Records for the task:
------------------------
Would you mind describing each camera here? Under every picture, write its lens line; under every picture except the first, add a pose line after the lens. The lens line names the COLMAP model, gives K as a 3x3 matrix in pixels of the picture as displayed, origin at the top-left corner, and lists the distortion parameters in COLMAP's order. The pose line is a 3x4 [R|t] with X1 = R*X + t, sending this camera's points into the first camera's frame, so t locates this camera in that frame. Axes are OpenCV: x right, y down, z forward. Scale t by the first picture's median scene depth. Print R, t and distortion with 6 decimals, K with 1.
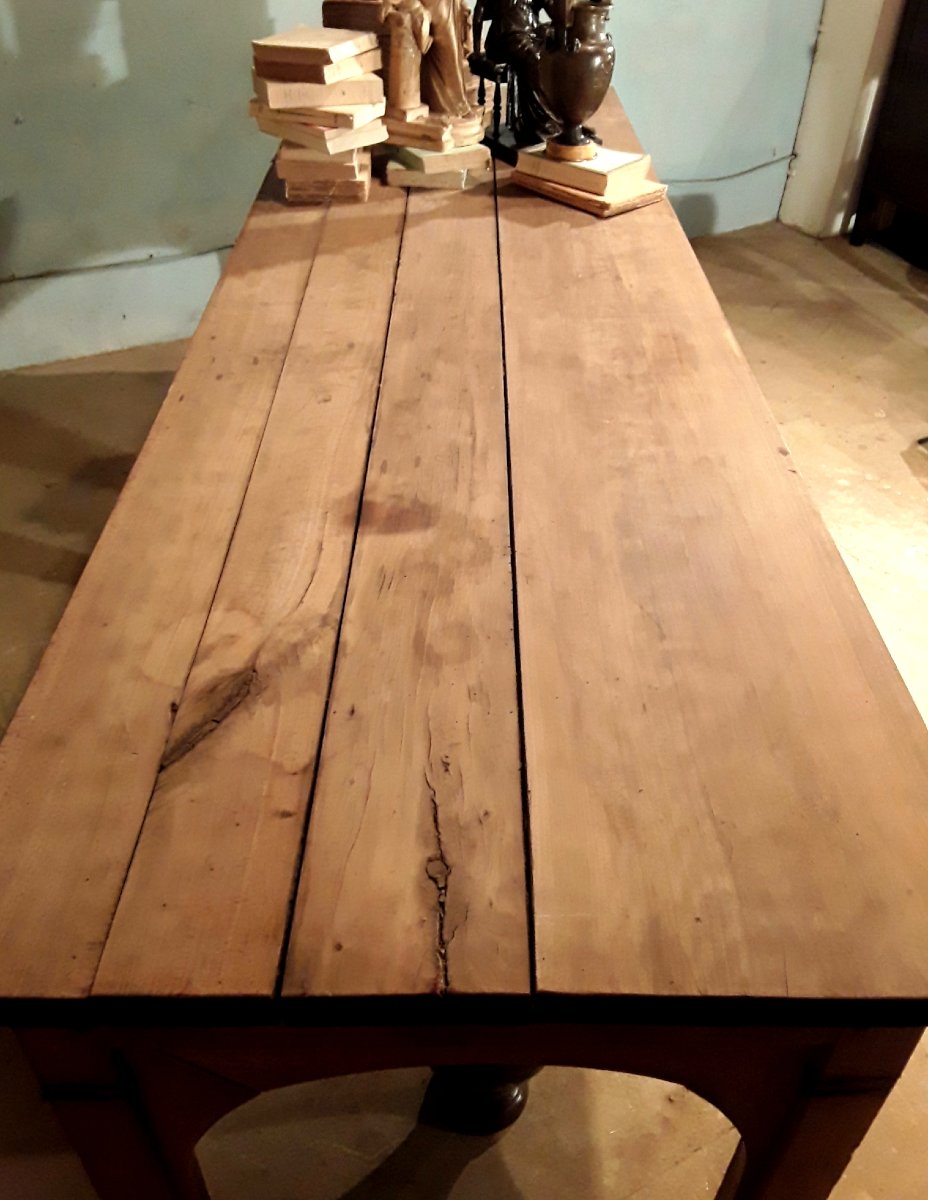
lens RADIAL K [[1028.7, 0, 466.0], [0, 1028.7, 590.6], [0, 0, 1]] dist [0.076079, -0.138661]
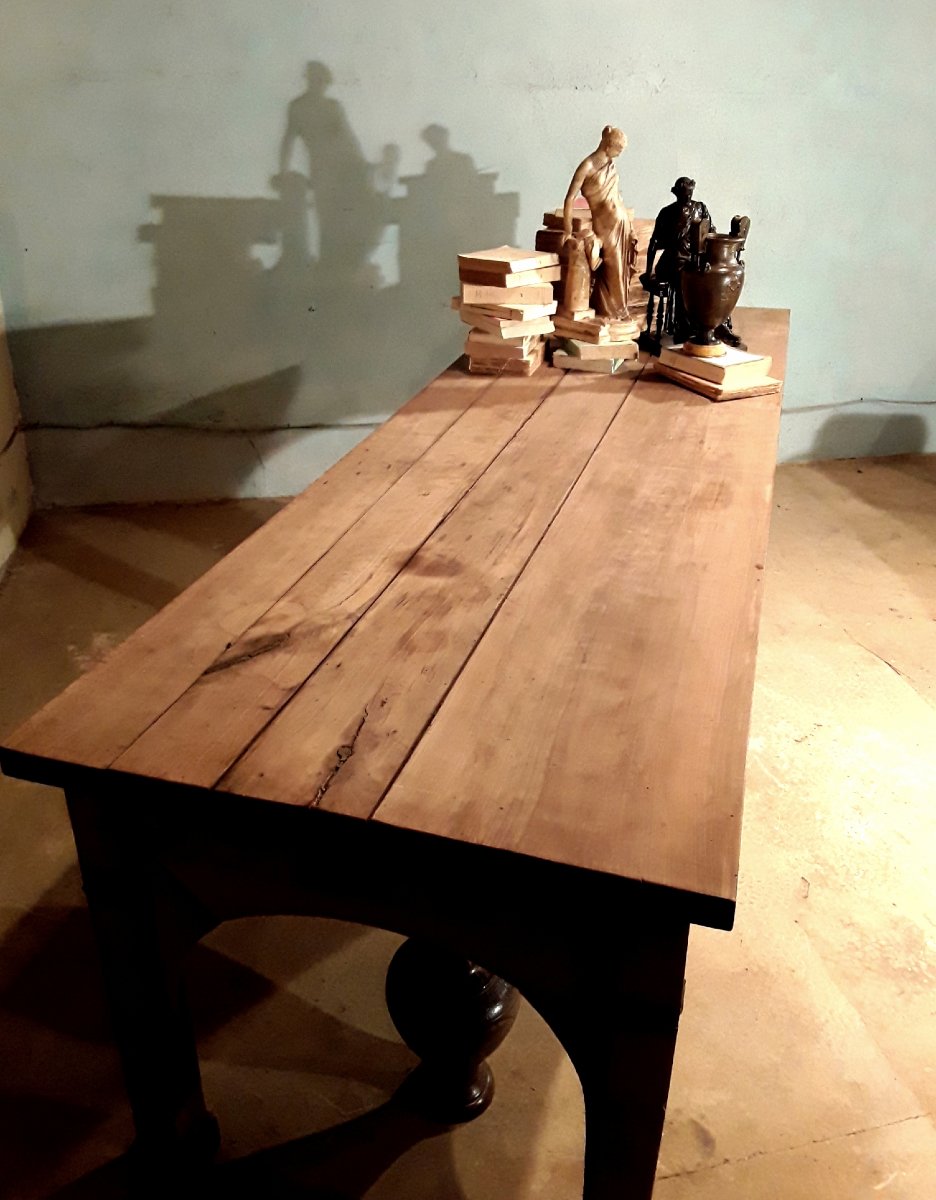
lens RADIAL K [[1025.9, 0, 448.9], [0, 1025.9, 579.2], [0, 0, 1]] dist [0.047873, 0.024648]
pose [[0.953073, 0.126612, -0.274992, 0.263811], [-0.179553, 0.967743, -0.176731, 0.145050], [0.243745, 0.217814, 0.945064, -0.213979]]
------------------------
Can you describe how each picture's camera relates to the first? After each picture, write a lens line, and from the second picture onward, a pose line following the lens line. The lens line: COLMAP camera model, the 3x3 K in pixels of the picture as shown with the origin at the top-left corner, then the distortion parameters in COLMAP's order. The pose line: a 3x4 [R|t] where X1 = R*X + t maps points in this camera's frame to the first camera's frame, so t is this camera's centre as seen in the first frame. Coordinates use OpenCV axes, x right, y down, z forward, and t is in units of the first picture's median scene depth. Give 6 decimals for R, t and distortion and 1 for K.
------------------------
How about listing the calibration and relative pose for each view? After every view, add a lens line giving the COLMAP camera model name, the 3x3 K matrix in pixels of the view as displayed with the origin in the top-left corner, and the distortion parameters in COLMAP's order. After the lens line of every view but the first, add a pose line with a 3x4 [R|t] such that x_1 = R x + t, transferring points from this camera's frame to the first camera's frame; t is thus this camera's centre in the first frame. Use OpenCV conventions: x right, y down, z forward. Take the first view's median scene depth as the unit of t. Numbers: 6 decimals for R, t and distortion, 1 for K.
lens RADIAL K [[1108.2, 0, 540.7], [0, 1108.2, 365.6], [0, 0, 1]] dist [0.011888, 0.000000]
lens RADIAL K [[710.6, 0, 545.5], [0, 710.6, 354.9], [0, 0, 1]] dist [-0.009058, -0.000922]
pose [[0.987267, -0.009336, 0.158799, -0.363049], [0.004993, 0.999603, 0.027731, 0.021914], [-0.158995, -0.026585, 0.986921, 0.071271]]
------------------------
Problem description:
Pull out every line of the entries above that contains the string "from", treating uppercase and lowercase letters as distinct.

Exercise output:
Can you describe how each picture's camera relates to the first? After each picture, write a lens line, and from the second picture onward, a pose line following the lens line. The lens line: COLMAP camera model, the 3x3 K in pixels of the picture as shown with the origin at the top-left corner, then the distortion parameters in COLMAP's order. The pose line: a 3x4 [R|t] where X1 = R*X + t maps points in this camera's frame to the first camera's frame, so t is this camera's centre as seen in the first frame. Coordinates use OpenCV axes, x right, y down, z forward, and t is in units of the first picture's median scene depth. Give 6 decimals for R, t and distortion and 1 for K.
How about listing the calibration and relative pose for each view? After every view, add a lens line giving the COLMAP camera model name, the 3x3 K matrix in pixels of the view as displayed with the origin in the top-left corner, and the distortion parameters in COLMAP's order. After the lens line of every view but the first, add a pose line with a 3x4 [R|t] such that x_1 = R x + t, transferring points from this camera's frame to the first camera's frame; t is thus this camera's centre in the first frame. Use OpenCV conventions: x right, y down, z forward. Take the first view's median scene depth as the unit of t. Numbers: 6 decimals for R, t and distortion, 1 for K.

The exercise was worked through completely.